◆ ACTIVITY: When copying the entries below, leave out every picture and keep the rest exact.

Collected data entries
+--
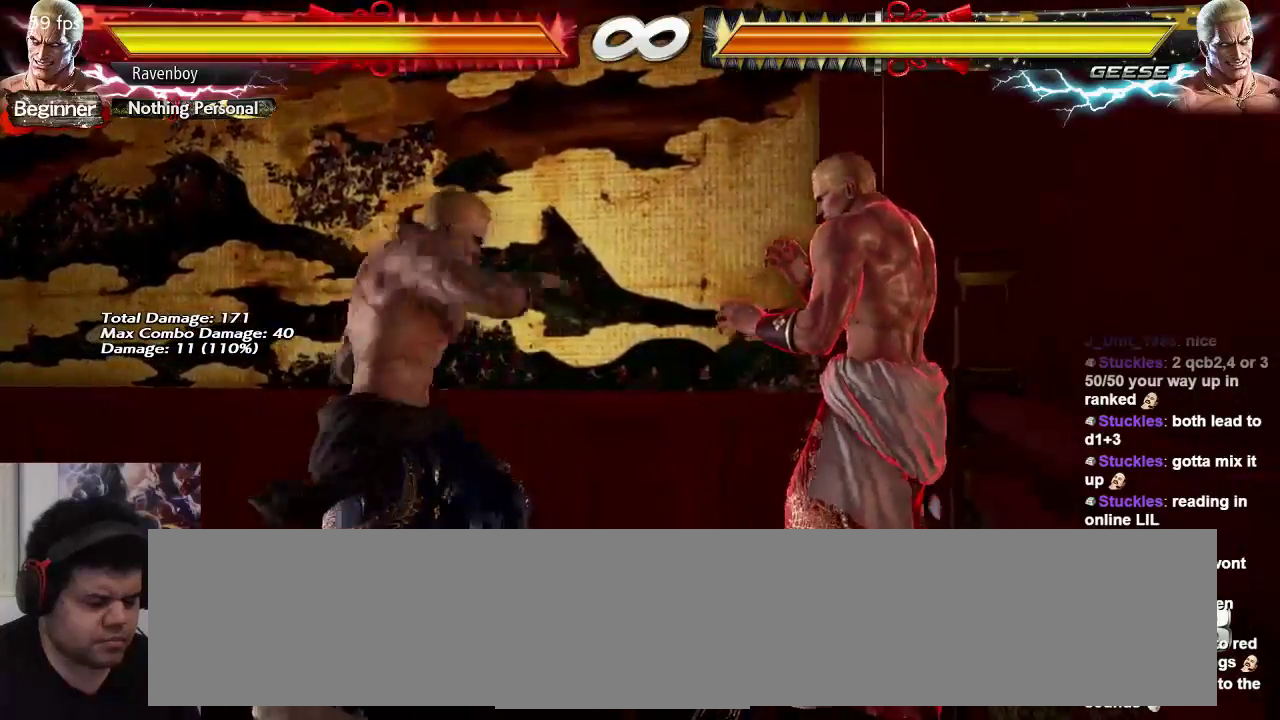
{"buttons": [], "left_stick": "right", "events": []}
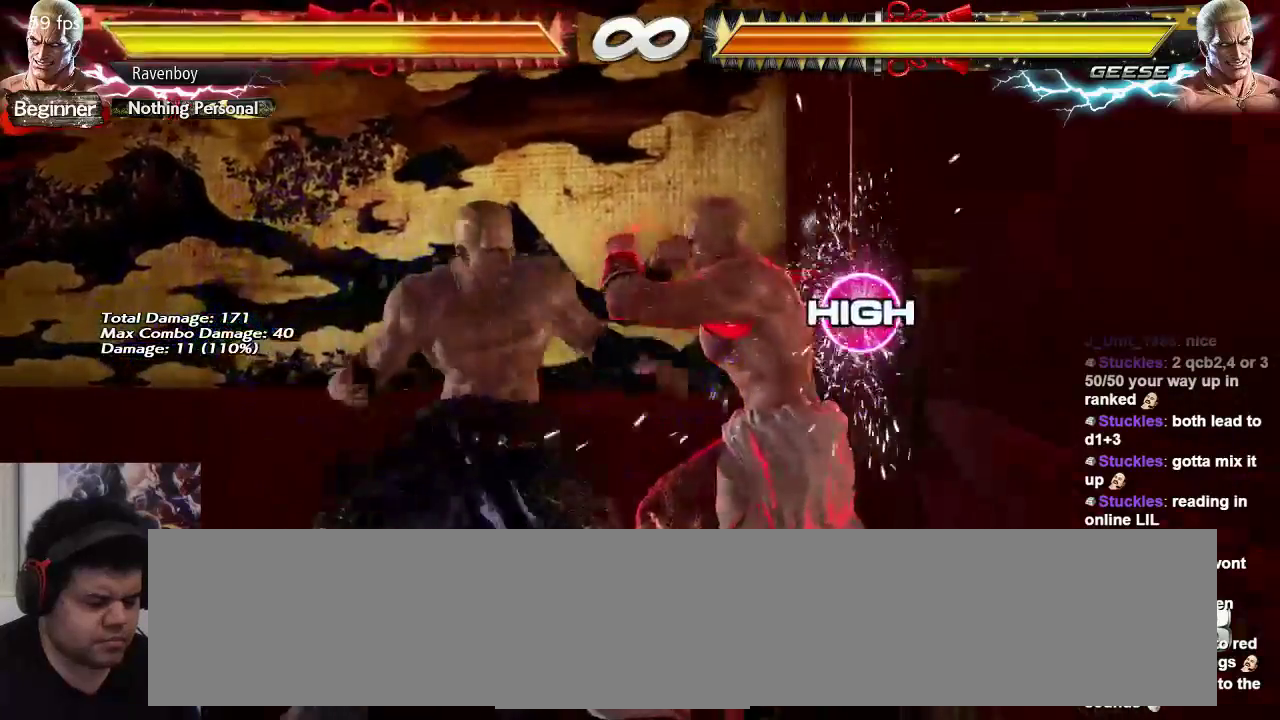
{"buttons": [], "left_stick": "center", "events": [[67, "left_stick", "down-right"], [500, "left_stick", "center"]]}
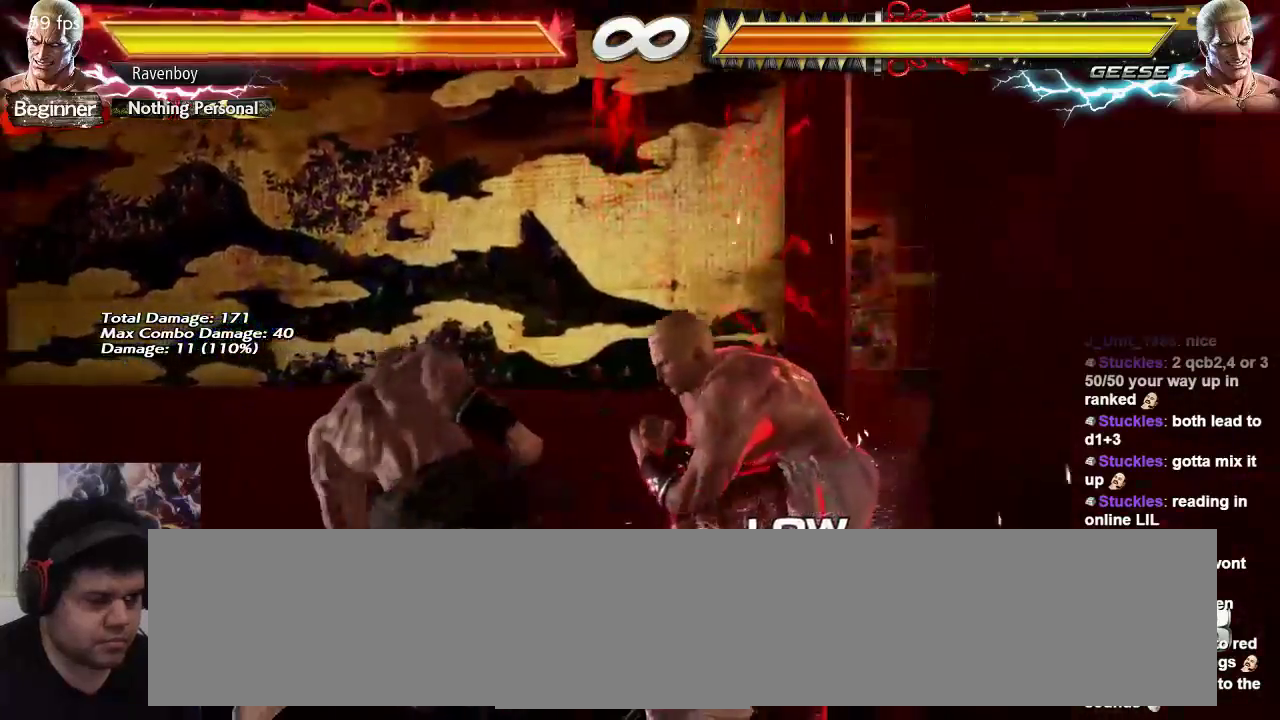
{"buttons": [], "left_stick": "right", "events": [[233, "left_stick", "right"]]}
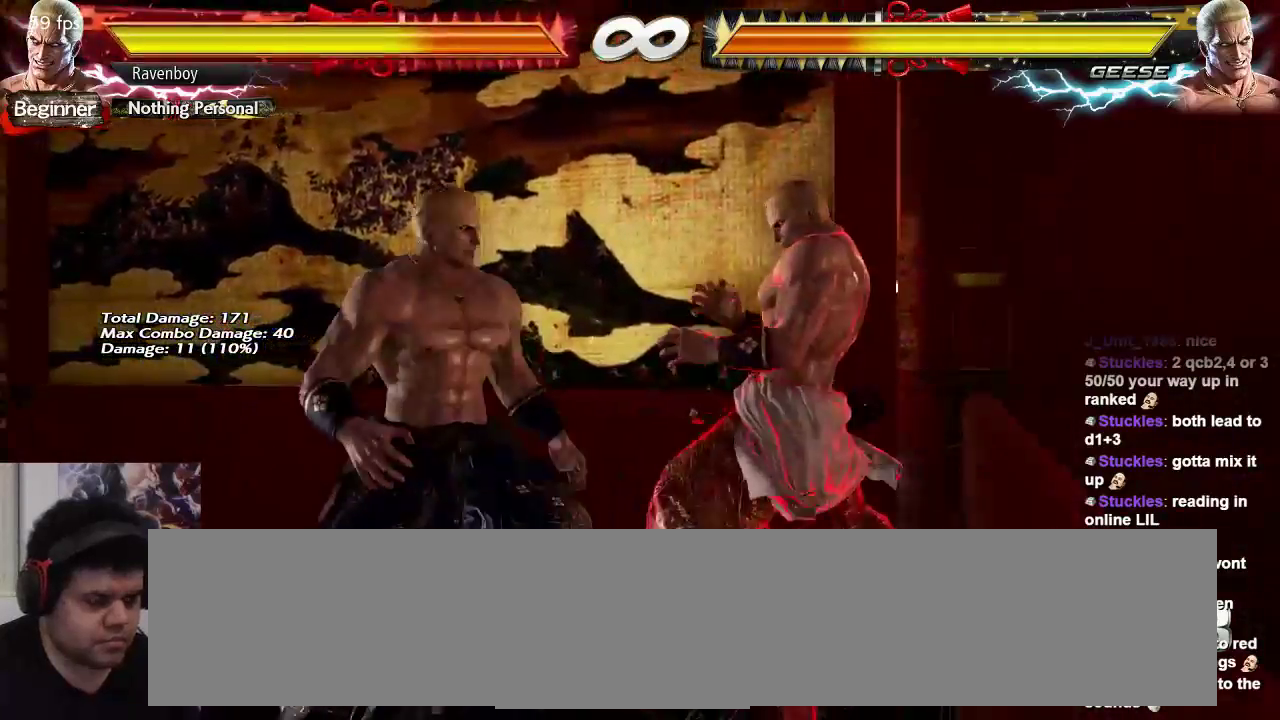
{"buttons": [], "left_stick": "right", "events": []}
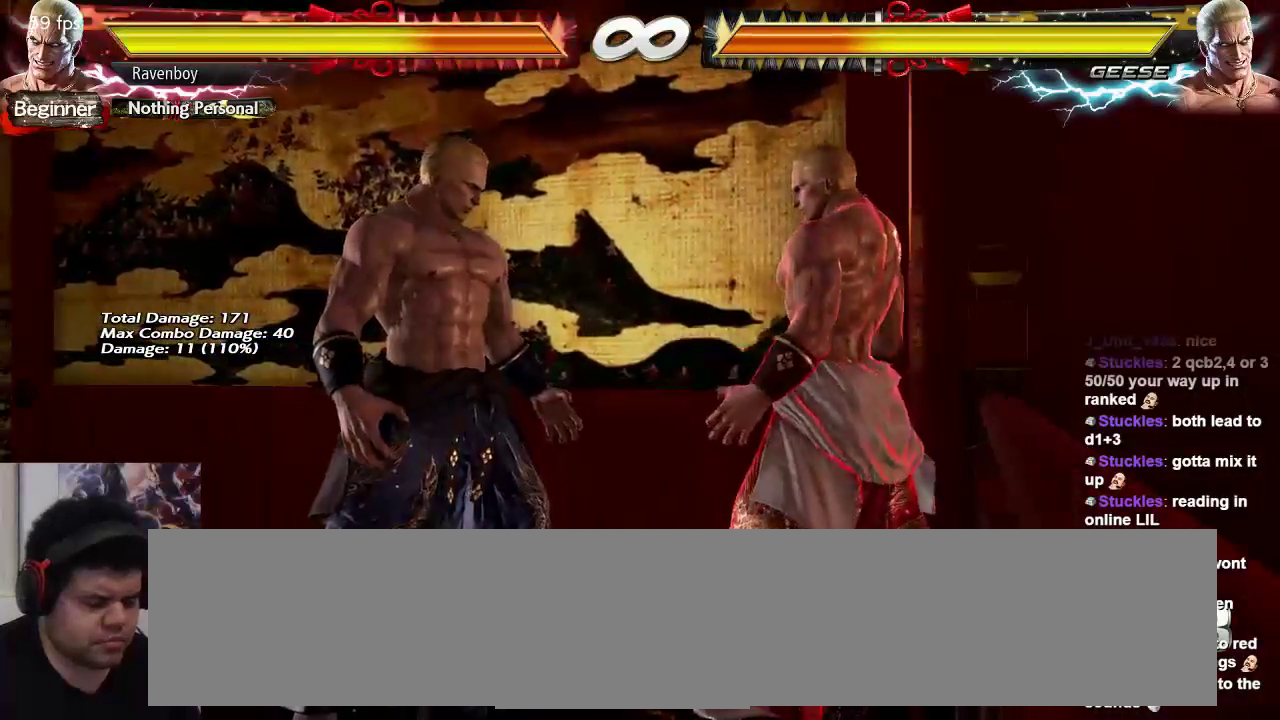
{"buttons": [], "left_stick": "right", "events": []}
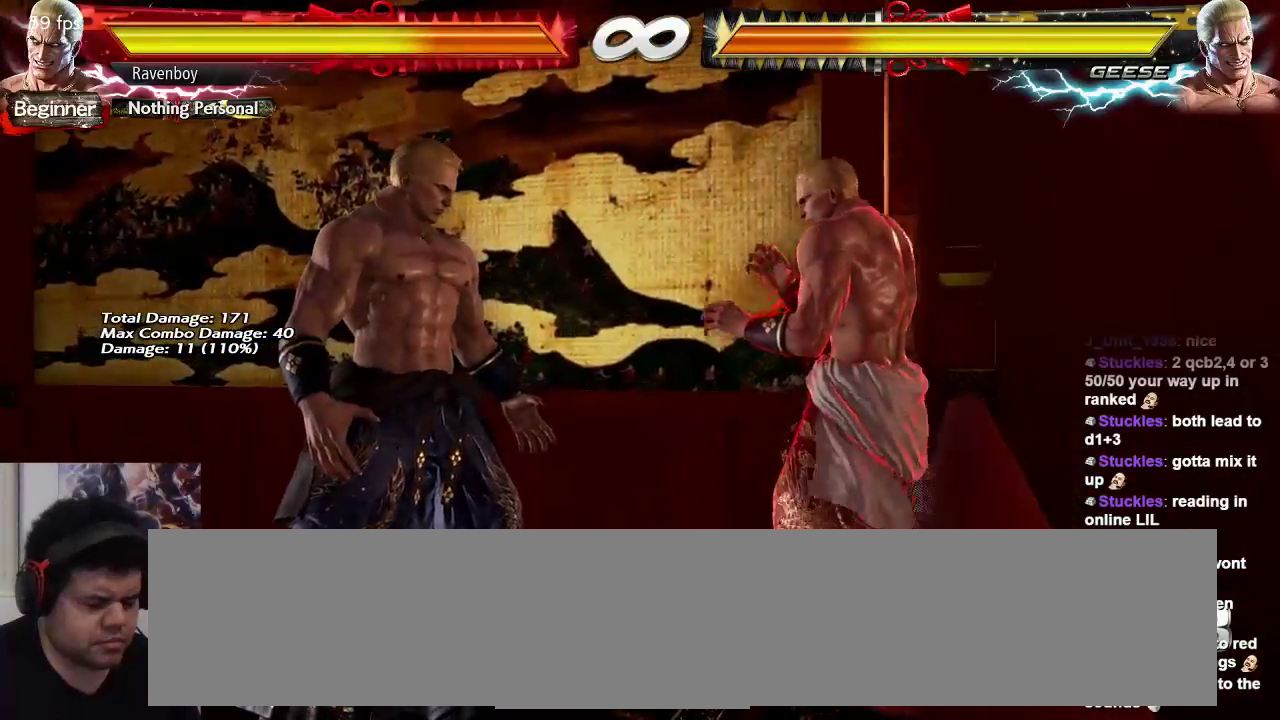
{"buttons": [], "left_stick": "right", "events": []}
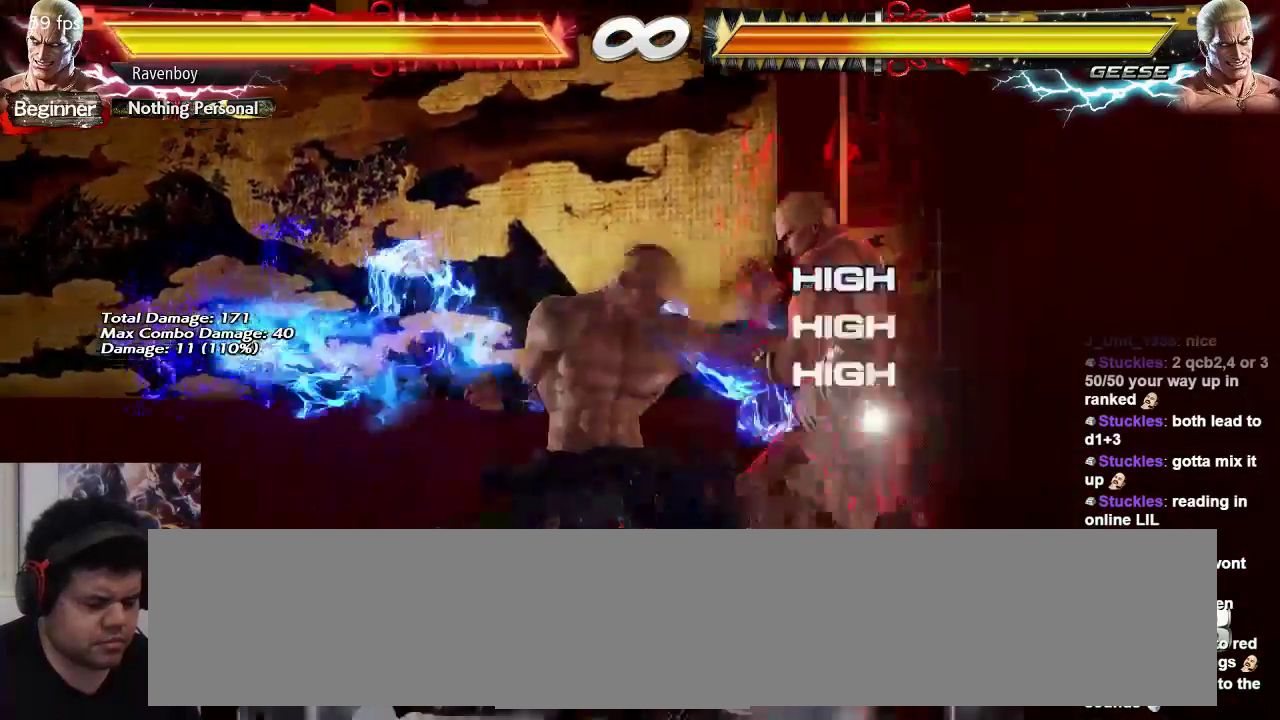
{"buttons": [], "left_stick": "down-right", "events": [[383, "left_stick", "down-right"]]}
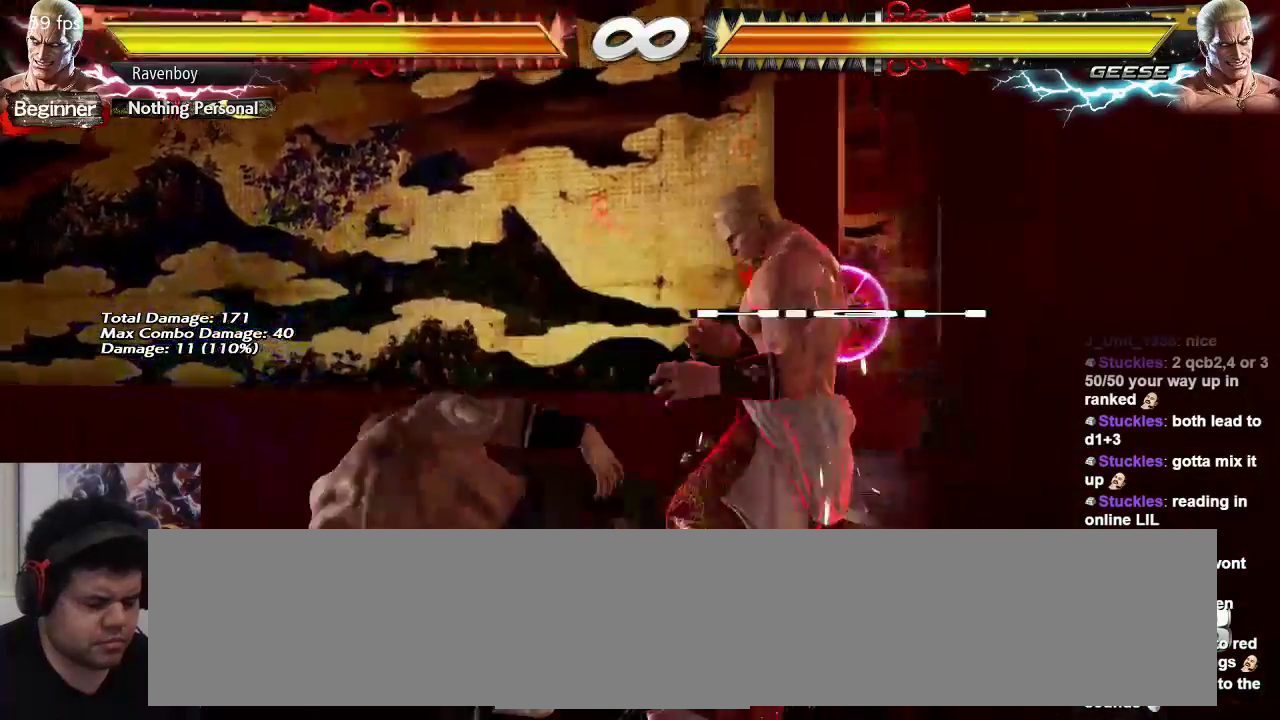
{"buttons": [], "left_stick": "center", "events": [[267, "left_stick", "center"]]}
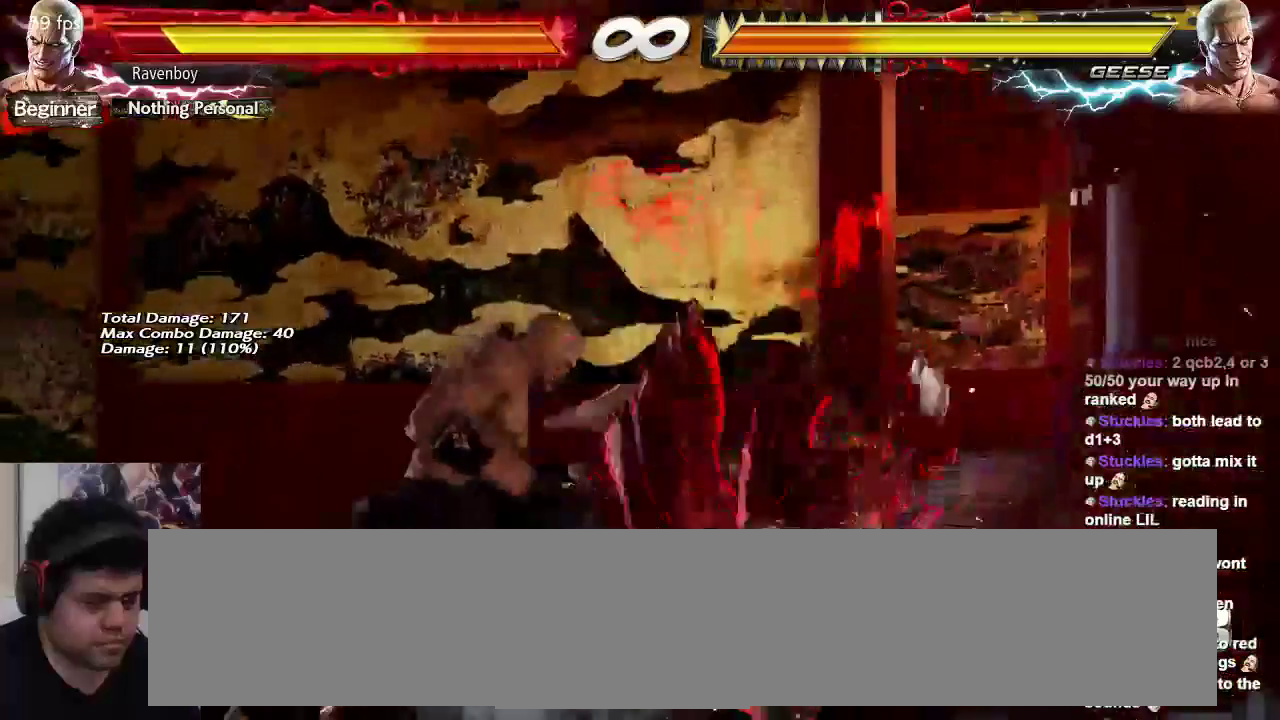
{"buttons": [], "left_stick": "up", "events": [[167, "left_stick", "up"]]}
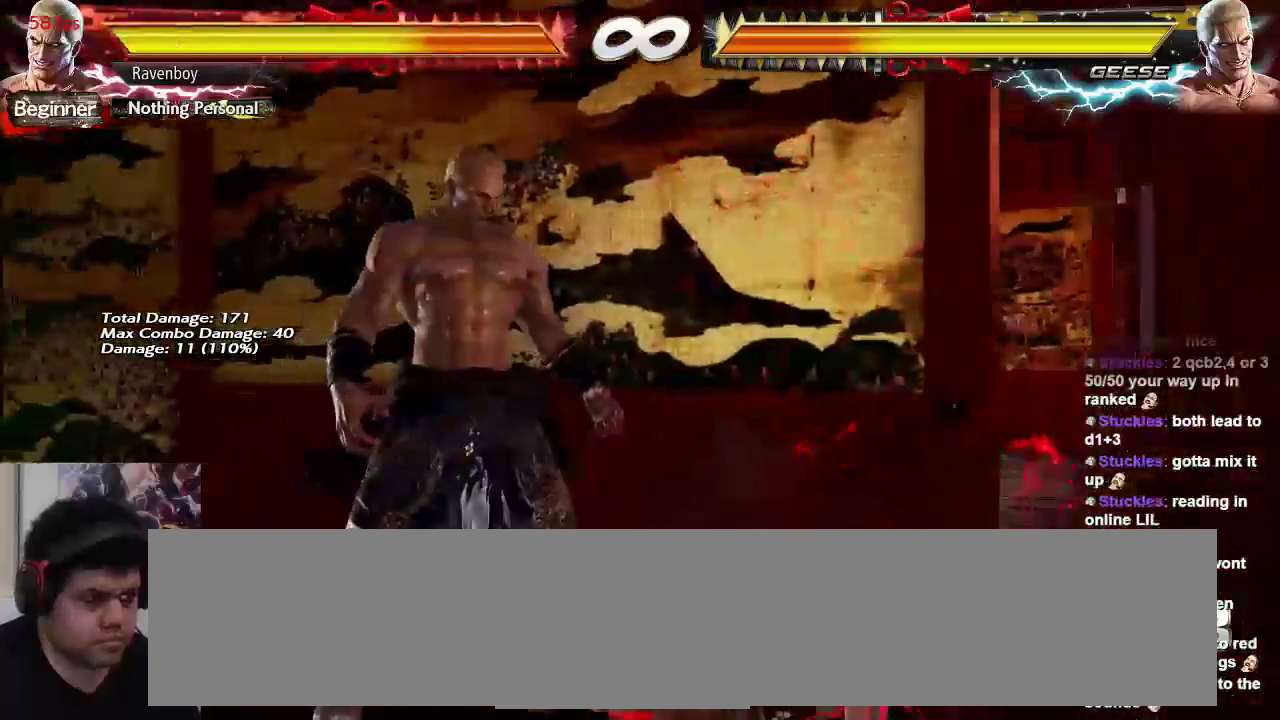
{"buttons": [], "left_stick": "right", "events": [[33, "left_stick", "center"], [100, "left_stick", "right"]]}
+--
◆ EXERCISE RESULT:
{"buttons": [], "left_stick": "right", "events": []}
{"buttons": [], "left_stick": "center", "events": [[67, "left_stick", "down-right"], [500, "left_stick", "center"]]}
{"buttons": [], "left_stick": "right", "events": [[233, "left_stick", "right"]]}
{"buttons": [], "left_stick": "right", "events": []}
{"buttons": [], "left_stick": "right", "events": []}
{"buttons": [], "left_stick": "right", "events": []}
{"buttons": [], "left_stick": "down-right", "events": [[383, "left_stick", "down-right"]]}
{"buttons": [], "left_stick": "center", "events": [[267, "left_stick", "center"]]}
{"buttons": [], "left_stick": "up", "events": [[167, "left_stick", "up"]]}
{"buttons": [], "left_stick": "right", "events": [[33, "left_stick", "center"], [100, "left_stick", "right"]]}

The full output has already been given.